Once the sole trader accounts are completed, the limited company’s accounts will have to be set up correctly. That means identifying where and how the client transferred the assets and liabilities of his sole-trader business into the new company. Not always the easiest of tasks, especially if the client continued to use his ’personal’ bank account to pay bills, wages, VAT, etc, on behalf of the company for any length of time. Of course, the company will also most probably have a different year-end to the sole trader business the first one being expected 12 months from the date of incorporation. And being a limited company, the record keeping and accounting requirements are a bit more rigorous, so the cost is higher.
An extreme example perhaps, but we’ve seen a few. Part of the reason is the large increase in the number of new commission operators running sites for the independent retail networks that have appeared over the past few years.
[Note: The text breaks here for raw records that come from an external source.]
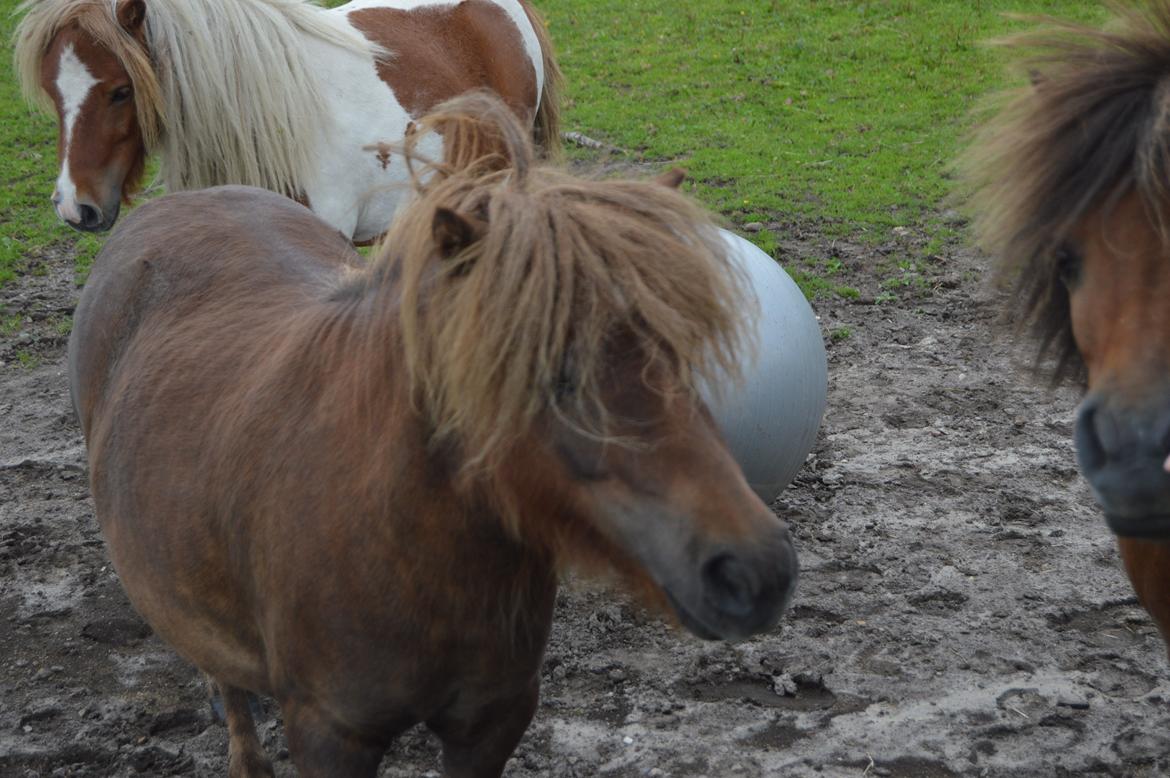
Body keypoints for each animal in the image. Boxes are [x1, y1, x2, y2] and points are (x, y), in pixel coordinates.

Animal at [68, 94, 800, 772]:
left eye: (681, 356)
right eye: (552, 374)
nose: (757, 571)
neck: (403, 538)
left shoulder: (492, 723)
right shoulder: (330, 733)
These are usually hard working and determined individuals, but with little previous experience of coping with the formal paperwork side of a business. Many of them have never had a face-to-face meeting with an accountant before, and are perhaps apprehensive that if they ask a professional any question, they’ll receive an invoice alongside the answer.
In days gone by, most of the major oil companies used to organise financial awareness or financial management-type courses for both their retailers and their area managers. We would go into their meetings and spend a day or so covering the basic requirements of running a small business at least one ’major’ still does this and it seems to help keep their operator-churn down to low numbers. Most of the newer, independent networks have grown too quickly to have given much thought to bringing accountants into their retailer training programmes, but those financial management courses gave the new-to-business retailer a chance to ask all the questions that they needed and receive a professional answer before they made any drastic decisions about their business.
If nothing else, those financial awareness courses prove to retailers that accountants aren’t inhuman. Ask us a question and we’ll try to answer it without immediately producing a stopwatch and invoice pad. Asking that question before making your move, and obtaining an answer from someone more qualified and experienced than a friend or relative may save you a lot of hassle (and cost) in the long run. Accountants don’t bite although sometimes the mess that we’re asked to sort out may indeed provoke a bark or two!